In this study, a numerical model is developed to address the interactions among multilayered materials with interfacial cracks at line-contact loading. The layers are assumed as inclusions of finite size and the governing equations in the specific zones are formulated with unknown eigenstrains based on Eshelby's equivalent inclusion method. The cracks of mixed modes I/II are approximated as climb and glide dislocations with unknown dislocation densities according to the discrete dislocation technique, and an interfacial one between the neighboring layers is assumed located in the bottom elements of the upper layer or the top elements of the lower layer. The unknowns are iteratively determined based on the stress analysis, and the surface deflection caused by the eigenstrains and edge dislocations are introduced to form a closed-loop algorithm involving the pressure and surface gap. A modified fast Fourier transform algorithm is employed to approach the plane-strain conditions while improving computational efficiency.

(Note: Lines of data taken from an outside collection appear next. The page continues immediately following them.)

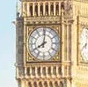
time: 8:01
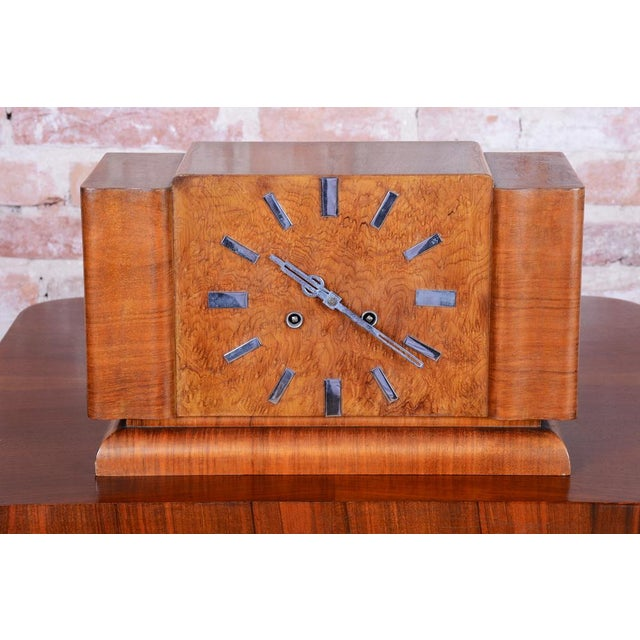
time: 10:20
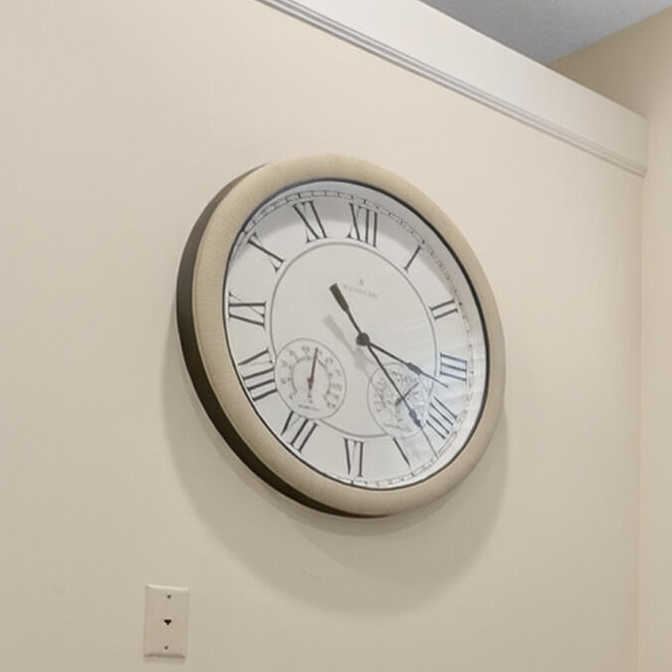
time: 3:22
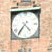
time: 4:36
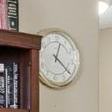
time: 12:21
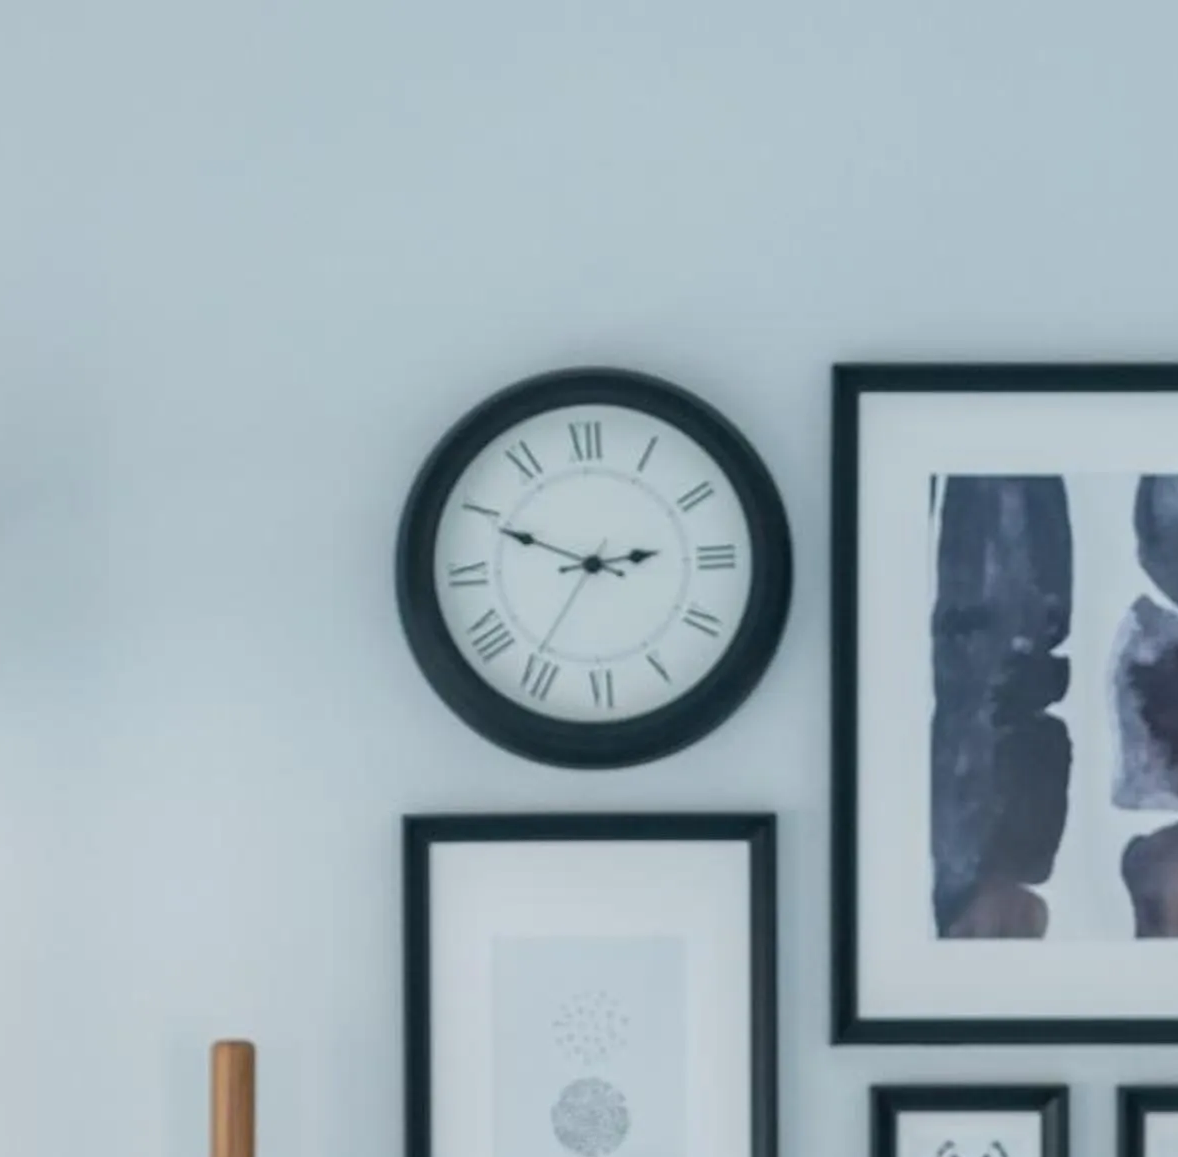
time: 2:49
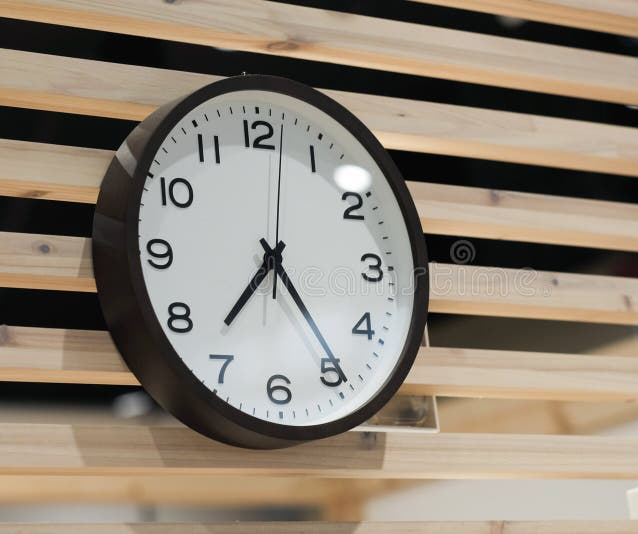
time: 7:24
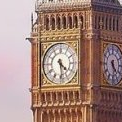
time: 4:28
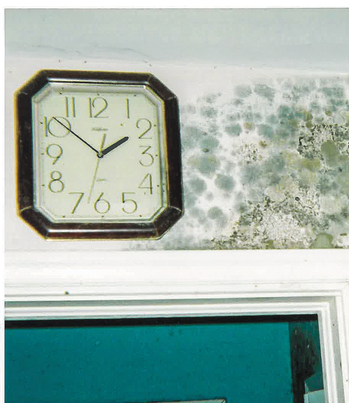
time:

The calculation is performed until the convergence of the surface displacements, and the effects of the layer moduli as well as the crack length and depth on the pressure distribution and stress fields are revealed. Surface roughness can also be involved in the consideration and should always be taken into account to accurately predict the crack propagation and layer delamination. The solutions may provide insightful views to evaluate the fracture behaviors of multilayered materials and enhance the surface delamination resistance.